== Segment start ==

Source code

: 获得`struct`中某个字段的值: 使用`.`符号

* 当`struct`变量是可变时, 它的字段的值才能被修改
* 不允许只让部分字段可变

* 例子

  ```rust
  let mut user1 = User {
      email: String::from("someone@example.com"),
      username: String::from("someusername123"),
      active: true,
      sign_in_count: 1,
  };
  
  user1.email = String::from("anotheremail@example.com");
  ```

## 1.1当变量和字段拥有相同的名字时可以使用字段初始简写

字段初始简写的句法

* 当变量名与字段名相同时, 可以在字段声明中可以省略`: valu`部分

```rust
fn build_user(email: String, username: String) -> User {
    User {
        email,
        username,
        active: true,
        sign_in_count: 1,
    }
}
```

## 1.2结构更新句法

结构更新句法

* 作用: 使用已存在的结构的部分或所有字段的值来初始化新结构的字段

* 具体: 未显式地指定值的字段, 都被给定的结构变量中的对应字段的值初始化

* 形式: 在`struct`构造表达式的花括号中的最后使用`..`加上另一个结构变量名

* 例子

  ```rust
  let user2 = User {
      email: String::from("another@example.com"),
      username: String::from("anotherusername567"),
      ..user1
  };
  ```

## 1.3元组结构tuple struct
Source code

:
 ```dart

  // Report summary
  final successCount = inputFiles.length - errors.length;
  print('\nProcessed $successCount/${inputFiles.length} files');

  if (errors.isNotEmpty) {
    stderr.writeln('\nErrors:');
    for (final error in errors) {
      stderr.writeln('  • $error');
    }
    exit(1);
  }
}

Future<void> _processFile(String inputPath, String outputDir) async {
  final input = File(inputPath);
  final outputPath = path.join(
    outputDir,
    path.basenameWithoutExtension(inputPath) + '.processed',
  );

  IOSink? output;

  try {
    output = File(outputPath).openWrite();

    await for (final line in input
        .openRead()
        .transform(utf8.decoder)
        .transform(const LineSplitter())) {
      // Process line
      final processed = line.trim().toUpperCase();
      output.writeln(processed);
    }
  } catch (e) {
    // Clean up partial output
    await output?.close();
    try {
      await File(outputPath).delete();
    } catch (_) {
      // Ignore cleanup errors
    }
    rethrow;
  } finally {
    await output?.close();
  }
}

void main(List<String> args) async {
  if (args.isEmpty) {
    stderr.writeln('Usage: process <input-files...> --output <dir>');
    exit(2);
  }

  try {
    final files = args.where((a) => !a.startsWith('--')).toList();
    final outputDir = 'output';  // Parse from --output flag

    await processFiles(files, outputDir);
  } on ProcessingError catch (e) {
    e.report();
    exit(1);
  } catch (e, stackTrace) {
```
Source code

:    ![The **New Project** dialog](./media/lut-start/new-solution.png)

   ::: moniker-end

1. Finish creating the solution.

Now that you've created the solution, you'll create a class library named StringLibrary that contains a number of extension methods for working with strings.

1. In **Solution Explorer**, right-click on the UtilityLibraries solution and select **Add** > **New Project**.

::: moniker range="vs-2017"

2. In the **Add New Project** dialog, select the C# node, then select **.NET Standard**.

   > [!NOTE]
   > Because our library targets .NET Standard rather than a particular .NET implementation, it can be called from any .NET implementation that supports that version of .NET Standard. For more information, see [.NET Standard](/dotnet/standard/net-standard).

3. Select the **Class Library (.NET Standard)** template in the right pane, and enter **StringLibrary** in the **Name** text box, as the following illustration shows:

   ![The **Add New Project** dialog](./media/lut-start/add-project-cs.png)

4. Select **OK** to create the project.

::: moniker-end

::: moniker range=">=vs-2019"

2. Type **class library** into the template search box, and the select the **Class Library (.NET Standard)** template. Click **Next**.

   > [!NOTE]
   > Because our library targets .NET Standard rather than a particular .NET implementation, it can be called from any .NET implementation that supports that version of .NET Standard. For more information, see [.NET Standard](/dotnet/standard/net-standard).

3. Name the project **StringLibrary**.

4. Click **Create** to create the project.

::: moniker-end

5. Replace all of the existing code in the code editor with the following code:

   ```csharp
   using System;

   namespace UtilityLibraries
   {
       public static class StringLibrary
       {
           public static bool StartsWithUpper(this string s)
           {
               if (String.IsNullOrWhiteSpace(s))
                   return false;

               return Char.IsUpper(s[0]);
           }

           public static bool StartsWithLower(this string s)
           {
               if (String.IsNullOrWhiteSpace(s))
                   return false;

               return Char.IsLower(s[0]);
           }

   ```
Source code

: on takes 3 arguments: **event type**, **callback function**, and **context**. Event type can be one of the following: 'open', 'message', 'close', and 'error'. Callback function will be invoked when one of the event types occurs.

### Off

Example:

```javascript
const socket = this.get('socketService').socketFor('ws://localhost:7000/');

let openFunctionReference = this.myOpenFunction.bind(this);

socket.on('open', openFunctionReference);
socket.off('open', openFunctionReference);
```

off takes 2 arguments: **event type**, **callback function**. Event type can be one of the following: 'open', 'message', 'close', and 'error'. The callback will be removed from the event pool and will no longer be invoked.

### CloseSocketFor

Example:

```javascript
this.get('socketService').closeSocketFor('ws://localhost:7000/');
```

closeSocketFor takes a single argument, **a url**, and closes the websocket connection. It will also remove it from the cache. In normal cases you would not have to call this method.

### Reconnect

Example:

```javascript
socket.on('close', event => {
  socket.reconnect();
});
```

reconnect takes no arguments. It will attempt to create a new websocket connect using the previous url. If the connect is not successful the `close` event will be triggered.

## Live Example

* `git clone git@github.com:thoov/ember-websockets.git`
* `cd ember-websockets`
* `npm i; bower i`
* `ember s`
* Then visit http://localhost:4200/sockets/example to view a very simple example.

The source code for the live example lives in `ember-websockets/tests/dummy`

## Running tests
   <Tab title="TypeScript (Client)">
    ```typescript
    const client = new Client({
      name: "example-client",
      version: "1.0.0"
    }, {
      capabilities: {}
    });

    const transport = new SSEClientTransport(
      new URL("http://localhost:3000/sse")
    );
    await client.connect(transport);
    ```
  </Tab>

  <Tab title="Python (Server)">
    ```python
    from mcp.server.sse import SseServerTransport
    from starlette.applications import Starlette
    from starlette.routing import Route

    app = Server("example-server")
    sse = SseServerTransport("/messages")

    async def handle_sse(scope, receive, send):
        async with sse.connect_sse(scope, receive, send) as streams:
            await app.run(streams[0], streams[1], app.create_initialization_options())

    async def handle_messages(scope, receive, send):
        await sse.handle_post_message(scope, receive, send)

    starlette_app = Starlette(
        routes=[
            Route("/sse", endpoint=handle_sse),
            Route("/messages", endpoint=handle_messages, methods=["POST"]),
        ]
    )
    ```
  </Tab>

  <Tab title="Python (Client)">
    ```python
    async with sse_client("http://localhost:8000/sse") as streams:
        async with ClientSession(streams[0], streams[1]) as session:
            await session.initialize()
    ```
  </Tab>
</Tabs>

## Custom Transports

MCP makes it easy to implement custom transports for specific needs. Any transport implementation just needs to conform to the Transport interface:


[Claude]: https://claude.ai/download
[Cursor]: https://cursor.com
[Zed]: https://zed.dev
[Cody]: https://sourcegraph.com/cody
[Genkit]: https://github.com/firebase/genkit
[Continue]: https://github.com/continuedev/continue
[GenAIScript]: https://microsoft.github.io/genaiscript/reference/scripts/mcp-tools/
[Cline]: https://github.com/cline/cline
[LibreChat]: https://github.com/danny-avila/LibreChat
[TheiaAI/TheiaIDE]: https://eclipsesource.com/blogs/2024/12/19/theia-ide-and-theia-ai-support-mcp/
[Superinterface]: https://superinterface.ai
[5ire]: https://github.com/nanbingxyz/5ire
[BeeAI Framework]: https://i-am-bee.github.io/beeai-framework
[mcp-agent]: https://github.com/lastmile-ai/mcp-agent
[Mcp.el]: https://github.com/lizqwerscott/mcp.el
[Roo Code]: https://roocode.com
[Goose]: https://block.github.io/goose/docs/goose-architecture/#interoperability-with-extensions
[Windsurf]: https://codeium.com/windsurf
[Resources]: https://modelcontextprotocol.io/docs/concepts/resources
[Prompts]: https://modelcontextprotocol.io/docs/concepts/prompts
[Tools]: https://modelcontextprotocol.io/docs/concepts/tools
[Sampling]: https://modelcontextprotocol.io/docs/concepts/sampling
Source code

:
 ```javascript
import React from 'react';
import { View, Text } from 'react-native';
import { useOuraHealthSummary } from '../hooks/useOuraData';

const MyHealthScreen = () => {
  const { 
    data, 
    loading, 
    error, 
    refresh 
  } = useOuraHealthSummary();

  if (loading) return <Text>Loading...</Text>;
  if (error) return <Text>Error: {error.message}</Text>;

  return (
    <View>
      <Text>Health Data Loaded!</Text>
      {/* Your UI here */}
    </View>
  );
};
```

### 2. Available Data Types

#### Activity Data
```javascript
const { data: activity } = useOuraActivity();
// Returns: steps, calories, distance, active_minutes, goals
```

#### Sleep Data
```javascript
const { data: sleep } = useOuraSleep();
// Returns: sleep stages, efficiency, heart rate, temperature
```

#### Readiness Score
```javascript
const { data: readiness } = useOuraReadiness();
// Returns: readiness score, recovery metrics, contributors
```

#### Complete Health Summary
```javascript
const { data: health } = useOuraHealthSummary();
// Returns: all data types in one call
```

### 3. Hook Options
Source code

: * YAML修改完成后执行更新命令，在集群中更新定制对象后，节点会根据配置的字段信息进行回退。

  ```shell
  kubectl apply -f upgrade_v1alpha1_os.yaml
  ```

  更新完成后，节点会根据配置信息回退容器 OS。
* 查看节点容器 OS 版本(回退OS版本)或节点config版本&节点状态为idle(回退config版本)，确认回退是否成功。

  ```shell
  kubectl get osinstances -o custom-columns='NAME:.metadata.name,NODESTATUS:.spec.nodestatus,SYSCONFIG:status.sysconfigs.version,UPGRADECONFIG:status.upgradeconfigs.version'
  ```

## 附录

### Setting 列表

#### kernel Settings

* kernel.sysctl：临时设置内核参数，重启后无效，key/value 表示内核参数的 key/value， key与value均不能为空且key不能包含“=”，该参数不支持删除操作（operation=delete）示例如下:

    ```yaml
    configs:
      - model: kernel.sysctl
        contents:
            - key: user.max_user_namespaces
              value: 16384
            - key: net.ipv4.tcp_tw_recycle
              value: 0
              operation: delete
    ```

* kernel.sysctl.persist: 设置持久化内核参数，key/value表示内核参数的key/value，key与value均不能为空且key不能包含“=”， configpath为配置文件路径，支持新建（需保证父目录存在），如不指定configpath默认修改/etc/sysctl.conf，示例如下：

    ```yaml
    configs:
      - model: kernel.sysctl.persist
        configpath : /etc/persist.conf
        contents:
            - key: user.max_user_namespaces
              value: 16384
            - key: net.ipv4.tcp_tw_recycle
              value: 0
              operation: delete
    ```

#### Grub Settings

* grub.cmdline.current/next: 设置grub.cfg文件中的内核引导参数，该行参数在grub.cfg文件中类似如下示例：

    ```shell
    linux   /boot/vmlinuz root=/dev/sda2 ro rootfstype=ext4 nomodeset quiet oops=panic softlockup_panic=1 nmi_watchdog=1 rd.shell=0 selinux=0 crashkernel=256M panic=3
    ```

== Segment end ==

#### [What you need to do]
In the listing above, count every line that holds "key与value均不能为空且key不能包含". Give only the number.

#### [Answer]
2